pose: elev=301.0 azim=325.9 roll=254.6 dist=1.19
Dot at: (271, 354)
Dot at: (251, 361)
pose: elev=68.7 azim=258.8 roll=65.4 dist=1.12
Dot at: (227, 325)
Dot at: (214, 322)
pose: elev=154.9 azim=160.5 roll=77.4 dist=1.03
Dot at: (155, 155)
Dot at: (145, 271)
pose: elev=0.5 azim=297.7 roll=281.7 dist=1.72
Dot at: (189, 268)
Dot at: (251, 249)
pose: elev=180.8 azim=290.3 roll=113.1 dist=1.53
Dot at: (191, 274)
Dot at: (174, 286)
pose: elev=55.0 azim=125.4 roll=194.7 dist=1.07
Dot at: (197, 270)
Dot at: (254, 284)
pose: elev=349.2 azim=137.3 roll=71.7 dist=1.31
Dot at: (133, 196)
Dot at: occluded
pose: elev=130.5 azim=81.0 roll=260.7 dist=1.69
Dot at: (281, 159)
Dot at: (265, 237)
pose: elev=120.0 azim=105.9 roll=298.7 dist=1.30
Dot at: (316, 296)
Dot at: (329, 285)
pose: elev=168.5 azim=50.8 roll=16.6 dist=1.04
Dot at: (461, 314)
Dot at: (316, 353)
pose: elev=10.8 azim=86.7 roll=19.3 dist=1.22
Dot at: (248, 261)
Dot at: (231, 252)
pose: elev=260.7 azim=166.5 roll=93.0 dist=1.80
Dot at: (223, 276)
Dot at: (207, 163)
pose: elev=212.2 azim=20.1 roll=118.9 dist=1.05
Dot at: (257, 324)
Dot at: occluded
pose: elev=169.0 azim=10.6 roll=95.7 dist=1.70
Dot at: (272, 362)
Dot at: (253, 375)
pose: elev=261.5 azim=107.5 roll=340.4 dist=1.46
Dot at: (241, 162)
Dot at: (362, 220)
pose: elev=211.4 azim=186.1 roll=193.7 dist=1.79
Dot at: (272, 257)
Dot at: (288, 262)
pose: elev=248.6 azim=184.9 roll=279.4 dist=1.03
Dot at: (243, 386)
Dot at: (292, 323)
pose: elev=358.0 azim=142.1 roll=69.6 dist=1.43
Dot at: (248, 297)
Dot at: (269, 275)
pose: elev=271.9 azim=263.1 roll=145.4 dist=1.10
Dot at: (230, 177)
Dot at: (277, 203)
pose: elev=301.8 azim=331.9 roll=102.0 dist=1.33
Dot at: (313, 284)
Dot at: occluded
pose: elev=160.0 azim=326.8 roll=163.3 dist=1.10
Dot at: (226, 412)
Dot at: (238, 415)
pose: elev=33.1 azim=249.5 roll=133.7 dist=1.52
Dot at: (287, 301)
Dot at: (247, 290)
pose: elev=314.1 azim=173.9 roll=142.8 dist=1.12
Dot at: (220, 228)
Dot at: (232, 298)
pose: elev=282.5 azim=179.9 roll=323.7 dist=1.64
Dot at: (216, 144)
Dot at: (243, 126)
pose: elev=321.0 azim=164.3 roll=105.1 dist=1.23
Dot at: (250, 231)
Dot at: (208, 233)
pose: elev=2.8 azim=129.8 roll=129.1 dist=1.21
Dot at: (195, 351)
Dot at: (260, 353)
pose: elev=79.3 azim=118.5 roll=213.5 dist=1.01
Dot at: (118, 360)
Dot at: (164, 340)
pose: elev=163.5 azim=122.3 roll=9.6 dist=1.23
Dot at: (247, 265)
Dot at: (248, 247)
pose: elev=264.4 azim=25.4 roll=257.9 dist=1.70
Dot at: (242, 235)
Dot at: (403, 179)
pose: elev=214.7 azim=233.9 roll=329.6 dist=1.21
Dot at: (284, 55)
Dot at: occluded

──────────────────────────────

Copy the records word for word, beginning at the line that contains "pose: elev=264.4 azim=25.4" and continuing through the end of the records.

pose: elev=264.4 azim=25.4 roll=257.9 dist=1.70
Dot at: (242, 235)
Dot at: (403, 179)
pose: elev=214.7 azim=233.9 roll=329.6 dist=1.21
Dot at: (284, 55)
Dot at: occluded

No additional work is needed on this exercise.